7/10
Fellini's debut (as co director) is sweet and sad and mostly terrific
30 September 2020
What starts off for around the first /25 minutes seeming like it could be a, well, Neo-Realist Showgirls, with in place of a gaudy Vegas show a ragtag bunch of traveling end-of-the-line Vaudeville performers and the Elizabeth Berkley here a doe-eyed young woman named Liliana who sees a performance one night and looks to join up and do anything she can - maybe looking to usurp the Gina Gershon star of the show (here a fiery and beautiful Giulietta Masina as Melina) soon turns much more into Fellini's riff on the Blue Angel.

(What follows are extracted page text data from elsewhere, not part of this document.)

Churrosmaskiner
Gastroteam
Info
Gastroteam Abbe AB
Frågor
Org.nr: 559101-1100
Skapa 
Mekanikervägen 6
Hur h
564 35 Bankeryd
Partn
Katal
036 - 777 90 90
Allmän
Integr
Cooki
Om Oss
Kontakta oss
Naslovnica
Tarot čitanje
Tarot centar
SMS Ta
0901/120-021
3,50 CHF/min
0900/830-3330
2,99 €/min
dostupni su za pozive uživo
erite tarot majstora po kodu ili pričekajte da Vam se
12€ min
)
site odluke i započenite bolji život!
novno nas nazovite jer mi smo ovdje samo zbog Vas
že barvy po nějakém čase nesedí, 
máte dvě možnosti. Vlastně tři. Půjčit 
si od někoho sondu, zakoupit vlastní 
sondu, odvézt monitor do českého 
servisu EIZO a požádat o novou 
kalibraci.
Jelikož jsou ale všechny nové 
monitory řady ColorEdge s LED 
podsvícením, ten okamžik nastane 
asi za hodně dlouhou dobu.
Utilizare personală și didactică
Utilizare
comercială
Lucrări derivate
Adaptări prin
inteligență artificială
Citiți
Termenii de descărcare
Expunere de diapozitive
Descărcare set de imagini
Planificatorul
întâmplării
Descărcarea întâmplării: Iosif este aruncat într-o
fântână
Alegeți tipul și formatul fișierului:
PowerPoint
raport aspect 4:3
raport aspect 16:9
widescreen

Both of these "this reminds me of" is largely meant as sincere compliments; Variety Lights is a mostly sad, bittersweet comedy of the bad times that come when ambition and the ideals of something greater take over and poison the good-will well for a tight knit group.

But even here the comparisons stop superficially; already here, and I don't know how much or little Latuada contributed as director of if it was a total collaboration, Fellini's "I love them, despite everything, even to an extent the selfish Antonelli" attention and embrace of the Low-Rent Performer and the ideal of what the crowd does to someone in general makes for come captivating viewing. I thought at first the male lead was too one note to latch on to, that he would be only a gruff uptight dickweed, but he deepened as the story got him into more desperate straits and his world turns him into a vulnerable puddle.

There are hints of what may come some day with the more Fellini Unchained productions, like a dinner party that features about forty five absorbingly disgusting seconds of the troupe eating a big dinner with the mastication on another wild plane of existence (the only time this was done without it being obnoxious in a film was The Dark Crystal, and that was because they were Muppets, ok as good a digression ill make this week), and dancing and interactions that feel so much like what we've seen so often in Fellini's films that he knew what he wanted from the beginning as far as freewheeling party sequences. But Variety Lights is a film that is richest as a melodrama that gives a wealth of its time to showing these faces, of the performers in action, the crowd as they know what they don't want and get enthralled by cheap thrills (there goes her skirt!) It's also a kind of absurd tragedy of ego and losing oneself in more misplsced ego.

In other words, a very good start to one career, and a nice little discovery at the same time by the director of Mafioso.